(SUPPLIED DATA Opens)
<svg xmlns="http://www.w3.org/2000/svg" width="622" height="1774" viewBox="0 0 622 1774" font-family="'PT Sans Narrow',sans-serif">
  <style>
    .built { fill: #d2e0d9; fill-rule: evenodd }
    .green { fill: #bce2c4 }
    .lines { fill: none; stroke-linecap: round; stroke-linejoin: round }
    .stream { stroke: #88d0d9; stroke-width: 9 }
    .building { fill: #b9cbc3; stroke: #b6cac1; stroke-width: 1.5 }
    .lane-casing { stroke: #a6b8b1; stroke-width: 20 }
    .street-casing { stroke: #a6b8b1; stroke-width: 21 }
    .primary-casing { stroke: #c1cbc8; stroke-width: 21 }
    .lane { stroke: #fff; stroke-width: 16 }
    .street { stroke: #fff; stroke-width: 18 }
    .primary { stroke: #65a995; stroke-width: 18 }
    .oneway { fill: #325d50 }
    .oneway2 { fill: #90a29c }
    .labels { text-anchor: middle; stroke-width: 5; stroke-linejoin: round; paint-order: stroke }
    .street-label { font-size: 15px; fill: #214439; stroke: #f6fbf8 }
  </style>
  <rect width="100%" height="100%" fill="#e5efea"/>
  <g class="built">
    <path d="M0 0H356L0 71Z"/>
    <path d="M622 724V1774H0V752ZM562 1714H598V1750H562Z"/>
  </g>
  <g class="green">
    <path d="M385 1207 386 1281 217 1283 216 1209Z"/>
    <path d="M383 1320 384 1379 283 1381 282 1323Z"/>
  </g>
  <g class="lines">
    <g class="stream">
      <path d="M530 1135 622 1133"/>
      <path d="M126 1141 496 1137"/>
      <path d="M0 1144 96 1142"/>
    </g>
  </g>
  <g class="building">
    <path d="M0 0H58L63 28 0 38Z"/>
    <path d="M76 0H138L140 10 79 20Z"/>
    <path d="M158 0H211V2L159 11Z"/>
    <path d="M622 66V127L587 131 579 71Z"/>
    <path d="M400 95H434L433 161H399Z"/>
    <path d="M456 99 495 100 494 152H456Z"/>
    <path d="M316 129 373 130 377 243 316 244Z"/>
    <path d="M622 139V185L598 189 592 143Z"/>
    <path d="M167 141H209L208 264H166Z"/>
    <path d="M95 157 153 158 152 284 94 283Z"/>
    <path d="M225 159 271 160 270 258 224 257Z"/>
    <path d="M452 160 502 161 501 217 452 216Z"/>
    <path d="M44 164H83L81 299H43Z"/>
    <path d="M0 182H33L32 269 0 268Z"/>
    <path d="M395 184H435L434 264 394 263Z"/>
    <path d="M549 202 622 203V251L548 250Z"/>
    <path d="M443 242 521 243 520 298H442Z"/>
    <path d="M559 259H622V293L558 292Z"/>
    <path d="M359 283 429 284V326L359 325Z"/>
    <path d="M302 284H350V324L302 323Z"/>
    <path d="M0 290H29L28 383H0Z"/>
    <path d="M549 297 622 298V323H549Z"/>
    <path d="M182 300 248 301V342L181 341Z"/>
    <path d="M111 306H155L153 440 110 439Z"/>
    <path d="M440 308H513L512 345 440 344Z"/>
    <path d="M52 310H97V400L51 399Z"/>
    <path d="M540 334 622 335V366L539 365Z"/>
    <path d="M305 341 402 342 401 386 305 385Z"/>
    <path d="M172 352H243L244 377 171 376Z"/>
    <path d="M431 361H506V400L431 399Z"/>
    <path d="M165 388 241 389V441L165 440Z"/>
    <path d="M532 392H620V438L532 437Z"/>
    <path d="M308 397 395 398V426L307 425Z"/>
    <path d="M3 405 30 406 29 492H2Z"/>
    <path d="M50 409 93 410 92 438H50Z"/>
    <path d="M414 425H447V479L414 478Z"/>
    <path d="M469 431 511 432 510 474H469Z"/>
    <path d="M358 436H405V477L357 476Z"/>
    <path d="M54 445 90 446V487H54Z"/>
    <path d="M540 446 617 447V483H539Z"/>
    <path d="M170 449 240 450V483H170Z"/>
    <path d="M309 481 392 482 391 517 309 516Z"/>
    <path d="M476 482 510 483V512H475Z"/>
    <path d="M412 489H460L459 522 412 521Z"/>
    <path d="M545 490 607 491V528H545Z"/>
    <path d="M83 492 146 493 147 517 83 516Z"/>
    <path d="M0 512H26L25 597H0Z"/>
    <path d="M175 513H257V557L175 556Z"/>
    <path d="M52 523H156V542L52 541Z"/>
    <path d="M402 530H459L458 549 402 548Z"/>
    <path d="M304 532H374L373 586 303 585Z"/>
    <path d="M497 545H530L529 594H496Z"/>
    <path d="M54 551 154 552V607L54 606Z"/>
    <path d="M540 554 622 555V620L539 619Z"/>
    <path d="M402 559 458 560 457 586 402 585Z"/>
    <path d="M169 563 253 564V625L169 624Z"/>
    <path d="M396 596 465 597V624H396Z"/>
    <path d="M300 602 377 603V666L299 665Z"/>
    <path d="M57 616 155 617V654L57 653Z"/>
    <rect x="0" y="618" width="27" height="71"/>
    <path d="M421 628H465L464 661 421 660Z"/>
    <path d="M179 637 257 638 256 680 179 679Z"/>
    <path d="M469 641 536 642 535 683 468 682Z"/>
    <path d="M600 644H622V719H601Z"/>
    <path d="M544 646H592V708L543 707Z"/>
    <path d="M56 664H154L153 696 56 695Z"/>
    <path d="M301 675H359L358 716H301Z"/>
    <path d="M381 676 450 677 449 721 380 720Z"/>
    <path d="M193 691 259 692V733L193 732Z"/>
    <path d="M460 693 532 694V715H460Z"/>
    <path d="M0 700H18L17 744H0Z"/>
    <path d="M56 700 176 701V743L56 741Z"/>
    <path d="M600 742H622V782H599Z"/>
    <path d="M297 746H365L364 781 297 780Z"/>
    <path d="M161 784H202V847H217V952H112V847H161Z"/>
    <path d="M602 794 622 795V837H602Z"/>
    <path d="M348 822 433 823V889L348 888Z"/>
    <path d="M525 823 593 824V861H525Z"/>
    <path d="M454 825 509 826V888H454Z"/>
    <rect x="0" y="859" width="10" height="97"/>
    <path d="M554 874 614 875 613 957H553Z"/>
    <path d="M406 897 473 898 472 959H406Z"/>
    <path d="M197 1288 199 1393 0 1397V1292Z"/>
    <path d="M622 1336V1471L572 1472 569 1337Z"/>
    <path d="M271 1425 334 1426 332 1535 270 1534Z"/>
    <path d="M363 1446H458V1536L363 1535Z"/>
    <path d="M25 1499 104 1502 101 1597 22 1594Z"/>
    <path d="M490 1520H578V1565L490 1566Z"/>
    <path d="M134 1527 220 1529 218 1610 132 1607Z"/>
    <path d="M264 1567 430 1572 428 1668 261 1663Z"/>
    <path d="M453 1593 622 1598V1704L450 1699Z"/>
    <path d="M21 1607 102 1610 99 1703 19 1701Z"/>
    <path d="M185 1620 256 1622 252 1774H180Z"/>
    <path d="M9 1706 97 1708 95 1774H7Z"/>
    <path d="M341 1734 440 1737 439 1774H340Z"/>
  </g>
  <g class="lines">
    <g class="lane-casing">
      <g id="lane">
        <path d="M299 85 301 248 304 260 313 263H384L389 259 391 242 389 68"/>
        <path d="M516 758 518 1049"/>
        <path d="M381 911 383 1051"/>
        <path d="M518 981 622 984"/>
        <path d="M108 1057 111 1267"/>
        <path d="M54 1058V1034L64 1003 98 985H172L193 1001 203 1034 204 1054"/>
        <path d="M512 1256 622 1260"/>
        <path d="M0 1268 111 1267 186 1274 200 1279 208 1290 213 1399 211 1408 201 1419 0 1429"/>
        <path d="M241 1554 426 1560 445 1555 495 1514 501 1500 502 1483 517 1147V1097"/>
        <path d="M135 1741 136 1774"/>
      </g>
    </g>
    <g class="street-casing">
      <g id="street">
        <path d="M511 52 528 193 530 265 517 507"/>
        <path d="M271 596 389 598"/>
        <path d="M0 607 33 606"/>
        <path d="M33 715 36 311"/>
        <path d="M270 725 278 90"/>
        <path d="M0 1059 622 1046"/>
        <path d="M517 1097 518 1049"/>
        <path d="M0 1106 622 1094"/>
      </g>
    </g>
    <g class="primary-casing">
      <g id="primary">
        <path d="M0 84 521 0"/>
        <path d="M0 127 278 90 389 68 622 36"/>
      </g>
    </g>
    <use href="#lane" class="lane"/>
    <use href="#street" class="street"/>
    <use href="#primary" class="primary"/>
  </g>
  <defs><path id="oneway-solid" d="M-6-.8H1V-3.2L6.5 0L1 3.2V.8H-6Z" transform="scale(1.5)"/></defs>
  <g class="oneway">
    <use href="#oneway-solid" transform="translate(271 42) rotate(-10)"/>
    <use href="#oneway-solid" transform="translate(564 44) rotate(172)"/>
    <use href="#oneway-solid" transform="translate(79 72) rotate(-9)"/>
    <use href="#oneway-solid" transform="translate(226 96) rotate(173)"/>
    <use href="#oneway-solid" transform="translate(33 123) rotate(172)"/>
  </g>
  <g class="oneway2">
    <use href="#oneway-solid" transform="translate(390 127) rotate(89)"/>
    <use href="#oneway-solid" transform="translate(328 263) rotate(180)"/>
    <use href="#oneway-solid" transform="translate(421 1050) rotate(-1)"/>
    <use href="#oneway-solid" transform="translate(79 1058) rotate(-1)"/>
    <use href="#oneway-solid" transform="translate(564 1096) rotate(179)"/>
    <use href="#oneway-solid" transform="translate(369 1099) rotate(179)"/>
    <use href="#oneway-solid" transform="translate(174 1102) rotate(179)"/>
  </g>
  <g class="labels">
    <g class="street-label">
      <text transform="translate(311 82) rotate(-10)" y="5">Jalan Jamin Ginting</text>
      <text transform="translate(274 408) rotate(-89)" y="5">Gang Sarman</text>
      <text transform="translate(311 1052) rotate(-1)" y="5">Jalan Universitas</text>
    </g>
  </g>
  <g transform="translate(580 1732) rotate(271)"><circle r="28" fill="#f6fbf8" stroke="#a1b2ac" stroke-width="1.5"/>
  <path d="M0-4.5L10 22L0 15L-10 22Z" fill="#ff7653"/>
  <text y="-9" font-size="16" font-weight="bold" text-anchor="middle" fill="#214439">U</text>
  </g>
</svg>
(SUPPLIED DATA Closes)
* **YOUR INSTRUCTIONS**
Your task is to transcribe, with no changes, only the lines of the listing above that lie between the line holding "none; stroke-linecap: round;" and the line holding "#c1cbc8; stroke-width: 21", inclusive.

* **TASK OUTPUT**
    .lines { fill: none; stroke-linecap: round; stroke-linejoin: round }
    .stream { stroke: #88d0d9; stroke-width: 9 }
    .building { fill: #b9cbc3; stroke: #b6cac1; stroke-width: 1.5 }
    .lane-casing { stroke: #a6b8b1; stroke-width: 20 }
    .street-casing { stroke: #a6b8b1; stroke-width: 21 }
    .primary-casing { stroke: #c1cbc8; stroke-width: 21 }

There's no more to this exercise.